Ein plattitüdenreicher und bieder moralisierender Text im Sinne von »Wir gegen die Doofen«, befand Oliver Minck vor einiger Zeit über Marcus Wiebuschs »Der Tag wird kommen« in SPEX. Der Musiker antwortete: »Moral ist es, was mich von den Leuten trennt. Der Song ist moralisch, weil ich die Arschlöcher und die Idioten benenne. Und ich seh nicht ein, warum ich das nicht machen sollte.« Während manch SPEX-Leserin zeitgleich seine »Stellvertreter-Politik« kritisierte, verwiesen andere auf die tatsächlich erlebten, – zweifellos – wünschenswerten Erkenntnis- und Toleranzeffekte beim Zielpublikum in den Stadionkurven. Das Wie der Botschaftsvermittlung sei also zweitrangig.

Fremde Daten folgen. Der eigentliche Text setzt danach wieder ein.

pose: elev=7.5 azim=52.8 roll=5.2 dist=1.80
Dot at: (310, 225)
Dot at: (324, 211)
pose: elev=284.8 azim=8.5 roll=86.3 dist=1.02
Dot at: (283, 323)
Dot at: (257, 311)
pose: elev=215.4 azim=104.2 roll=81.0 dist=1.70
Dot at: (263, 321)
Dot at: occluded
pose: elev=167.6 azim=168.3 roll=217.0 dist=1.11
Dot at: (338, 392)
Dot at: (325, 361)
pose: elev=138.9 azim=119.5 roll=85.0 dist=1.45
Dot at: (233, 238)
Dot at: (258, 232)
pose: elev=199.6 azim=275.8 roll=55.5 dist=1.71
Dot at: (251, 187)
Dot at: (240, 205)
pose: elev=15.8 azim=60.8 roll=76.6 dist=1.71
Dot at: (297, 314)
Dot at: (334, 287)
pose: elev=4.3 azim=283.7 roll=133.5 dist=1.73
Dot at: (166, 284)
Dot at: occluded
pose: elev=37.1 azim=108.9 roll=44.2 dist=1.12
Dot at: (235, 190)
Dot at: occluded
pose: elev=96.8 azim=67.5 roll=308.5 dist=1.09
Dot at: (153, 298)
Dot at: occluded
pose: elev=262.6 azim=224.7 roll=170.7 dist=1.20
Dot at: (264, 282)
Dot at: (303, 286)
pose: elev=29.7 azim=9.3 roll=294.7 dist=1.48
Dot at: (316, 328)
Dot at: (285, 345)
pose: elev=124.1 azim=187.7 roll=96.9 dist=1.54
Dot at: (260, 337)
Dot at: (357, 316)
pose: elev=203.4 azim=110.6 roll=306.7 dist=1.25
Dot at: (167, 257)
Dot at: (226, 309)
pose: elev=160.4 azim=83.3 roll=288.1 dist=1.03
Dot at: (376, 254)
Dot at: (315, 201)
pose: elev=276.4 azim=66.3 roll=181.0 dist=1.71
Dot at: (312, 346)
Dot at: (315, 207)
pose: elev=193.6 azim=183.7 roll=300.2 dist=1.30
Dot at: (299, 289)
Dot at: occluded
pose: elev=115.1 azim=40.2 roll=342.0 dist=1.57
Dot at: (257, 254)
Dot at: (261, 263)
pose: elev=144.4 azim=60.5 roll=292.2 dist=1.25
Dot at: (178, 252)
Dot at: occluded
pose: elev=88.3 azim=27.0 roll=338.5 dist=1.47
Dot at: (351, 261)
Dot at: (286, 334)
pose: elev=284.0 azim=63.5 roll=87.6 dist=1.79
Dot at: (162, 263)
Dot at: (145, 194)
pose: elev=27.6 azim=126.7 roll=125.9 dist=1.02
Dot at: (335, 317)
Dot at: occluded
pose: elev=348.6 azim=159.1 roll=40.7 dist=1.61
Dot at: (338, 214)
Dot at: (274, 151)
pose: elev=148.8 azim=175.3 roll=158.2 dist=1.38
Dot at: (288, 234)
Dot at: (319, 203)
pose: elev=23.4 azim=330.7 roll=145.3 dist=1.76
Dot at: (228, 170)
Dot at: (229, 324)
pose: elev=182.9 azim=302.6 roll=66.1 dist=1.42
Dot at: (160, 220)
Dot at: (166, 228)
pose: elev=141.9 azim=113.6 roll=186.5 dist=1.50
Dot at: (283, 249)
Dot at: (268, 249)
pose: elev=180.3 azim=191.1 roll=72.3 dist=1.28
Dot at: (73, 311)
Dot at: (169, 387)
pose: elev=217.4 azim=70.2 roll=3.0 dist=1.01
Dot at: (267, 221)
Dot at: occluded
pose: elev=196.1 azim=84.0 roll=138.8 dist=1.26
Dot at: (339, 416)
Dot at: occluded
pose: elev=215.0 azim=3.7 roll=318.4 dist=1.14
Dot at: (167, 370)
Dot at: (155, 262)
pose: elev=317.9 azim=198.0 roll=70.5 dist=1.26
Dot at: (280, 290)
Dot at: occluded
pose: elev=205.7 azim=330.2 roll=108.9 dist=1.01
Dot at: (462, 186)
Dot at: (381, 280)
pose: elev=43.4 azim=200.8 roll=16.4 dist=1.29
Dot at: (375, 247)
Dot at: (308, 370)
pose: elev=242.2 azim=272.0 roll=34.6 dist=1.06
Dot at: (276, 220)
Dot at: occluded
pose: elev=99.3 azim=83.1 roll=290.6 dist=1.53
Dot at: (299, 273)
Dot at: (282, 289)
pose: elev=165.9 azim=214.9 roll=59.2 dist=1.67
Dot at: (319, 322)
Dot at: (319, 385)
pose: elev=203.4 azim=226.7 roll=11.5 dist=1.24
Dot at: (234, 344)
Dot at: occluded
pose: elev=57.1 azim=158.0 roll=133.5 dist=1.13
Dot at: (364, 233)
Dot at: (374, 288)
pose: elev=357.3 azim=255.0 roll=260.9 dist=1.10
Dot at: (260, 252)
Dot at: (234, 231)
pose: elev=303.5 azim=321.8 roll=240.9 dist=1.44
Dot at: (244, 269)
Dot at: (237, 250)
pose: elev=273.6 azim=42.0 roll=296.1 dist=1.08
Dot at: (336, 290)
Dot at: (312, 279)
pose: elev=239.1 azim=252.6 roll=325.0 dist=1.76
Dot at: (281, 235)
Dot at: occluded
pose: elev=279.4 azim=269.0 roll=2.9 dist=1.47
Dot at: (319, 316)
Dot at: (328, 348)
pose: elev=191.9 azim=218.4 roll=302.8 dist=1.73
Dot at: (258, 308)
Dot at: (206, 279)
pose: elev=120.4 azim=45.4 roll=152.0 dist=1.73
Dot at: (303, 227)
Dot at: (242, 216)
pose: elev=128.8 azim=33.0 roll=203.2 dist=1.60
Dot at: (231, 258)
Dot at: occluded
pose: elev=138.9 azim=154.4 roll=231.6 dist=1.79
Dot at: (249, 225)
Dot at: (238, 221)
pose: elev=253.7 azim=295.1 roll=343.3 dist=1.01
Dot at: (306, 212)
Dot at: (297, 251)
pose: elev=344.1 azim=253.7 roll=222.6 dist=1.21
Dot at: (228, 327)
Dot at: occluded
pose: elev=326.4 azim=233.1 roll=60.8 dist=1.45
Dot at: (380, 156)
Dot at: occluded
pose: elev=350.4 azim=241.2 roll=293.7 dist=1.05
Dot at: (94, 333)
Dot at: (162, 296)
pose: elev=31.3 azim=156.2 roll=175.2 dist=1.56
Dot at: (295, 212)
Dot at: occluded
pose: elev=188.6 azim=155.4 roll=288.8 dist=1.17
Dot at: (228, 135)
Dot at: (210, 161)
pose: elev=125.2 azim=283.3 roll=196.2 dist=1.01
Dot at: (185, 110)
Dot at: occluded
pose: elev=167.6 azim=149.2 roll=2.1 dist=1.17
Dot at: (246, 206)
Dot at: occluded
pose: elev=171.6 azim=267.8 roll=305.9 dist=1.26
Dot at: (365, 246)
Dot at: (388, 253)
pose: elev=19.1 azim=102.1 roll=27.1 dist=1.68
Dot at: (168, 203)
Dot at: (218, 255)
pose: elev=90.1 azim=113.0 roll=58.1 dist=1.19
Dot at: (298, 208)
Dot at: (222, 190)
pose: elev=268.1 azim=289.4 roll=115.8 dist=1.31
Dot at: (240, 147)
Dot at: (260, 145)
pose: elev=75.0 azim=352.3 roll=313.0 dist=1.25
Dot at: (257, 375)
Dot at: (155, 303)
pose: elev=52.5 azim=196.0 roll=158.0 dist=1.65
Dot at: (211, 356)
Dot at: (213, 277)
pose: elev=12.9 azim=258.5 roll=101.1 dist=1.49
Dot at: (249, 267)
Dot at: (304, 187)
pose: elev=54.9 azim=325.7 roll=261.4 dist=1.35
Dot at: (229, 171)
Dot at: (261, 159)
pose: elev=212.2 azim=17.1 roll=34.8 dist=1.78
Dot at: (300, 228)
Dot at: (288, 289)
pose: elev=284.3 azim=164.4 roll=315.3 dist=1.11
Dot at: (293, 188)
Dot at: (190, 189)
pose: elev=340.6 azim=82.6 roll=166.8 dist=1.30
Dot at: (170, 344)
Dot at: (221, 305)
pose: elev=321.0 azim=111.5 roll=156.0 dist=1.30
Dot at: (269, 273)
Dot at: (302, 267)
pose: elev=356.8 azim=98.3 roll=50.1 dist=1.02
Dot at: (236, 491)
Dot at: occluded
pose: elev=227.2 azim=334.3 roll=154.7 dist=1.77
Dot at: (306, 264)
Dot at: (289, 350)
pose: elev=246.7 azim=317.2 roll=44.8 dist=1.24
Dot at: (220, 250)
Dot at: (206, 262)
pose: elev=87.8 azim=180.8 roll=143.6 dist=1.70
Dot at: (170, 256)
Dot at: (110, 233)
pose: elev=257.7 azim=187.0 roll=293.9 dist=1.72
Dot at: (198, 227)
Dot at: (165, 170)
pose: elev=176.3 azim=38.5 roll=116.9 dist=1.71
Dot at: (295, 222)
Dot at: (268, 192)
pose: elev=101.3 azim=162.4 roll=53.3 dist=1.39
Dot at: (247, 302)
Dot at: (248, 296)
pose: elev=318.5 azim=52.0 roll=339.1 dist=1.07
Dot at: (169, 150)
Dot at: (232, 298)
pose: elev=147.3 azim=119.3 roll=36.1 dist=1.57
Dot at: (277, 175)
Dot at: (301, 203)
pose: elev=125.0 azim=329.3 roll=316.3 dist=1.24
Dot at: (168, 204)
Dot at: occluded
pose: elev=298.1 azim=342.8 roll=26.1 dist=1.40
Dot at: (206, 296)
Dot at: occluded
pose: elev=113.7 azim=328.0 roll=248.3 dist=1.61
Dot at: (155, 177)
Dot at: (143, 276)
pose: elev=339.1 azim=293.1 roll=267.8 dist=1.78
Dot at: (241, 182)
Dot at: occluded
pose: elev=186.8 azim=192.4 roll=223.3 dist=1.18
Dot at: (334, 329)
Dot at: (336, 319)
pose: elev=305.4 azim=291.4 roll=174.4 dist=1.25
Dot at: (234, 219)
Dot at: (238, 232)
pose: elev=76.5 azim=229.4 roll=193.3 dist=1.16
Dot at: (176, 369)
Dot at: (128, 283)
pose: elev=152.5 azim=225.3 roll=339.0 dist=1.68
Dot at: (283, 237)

In der Zwischenzeit hat Marcus Wiebusch gemeinsam mit den Regisseuren  Björn Lingner und Dennis Dirksen Geld gesammelt für ein Video, das einerseits die Botschaft des Songs noch weiter verbreiten soll, andererseits natürlich selbigen auch bewerben soll. Der besungene talentierte und schwule Fußballer wird gezeigt, von der Jugend auf dem Weg zum großen Erstliga-Vertrag bis hinein ins Stadion und die Öffentlichkeit. Das läuft in der Realität sicherlich nicht so schlicht wie hier ab, andererseits handelt es schließlich um ein Musikvideo. Kurz vor Schluss kommen dann zahlreiche Fangruppierungen der oberen Ligen aus allen Ecken des Landes ins Bild, die breite Front gegen Homophobie verdeutlichend.

Nur, wäre es da nicht angemessen, wenn Wiebusch, einmal rundum finanziert, von nun an auch die Songeinnahmen komplett entsprechenden Projekten spendet?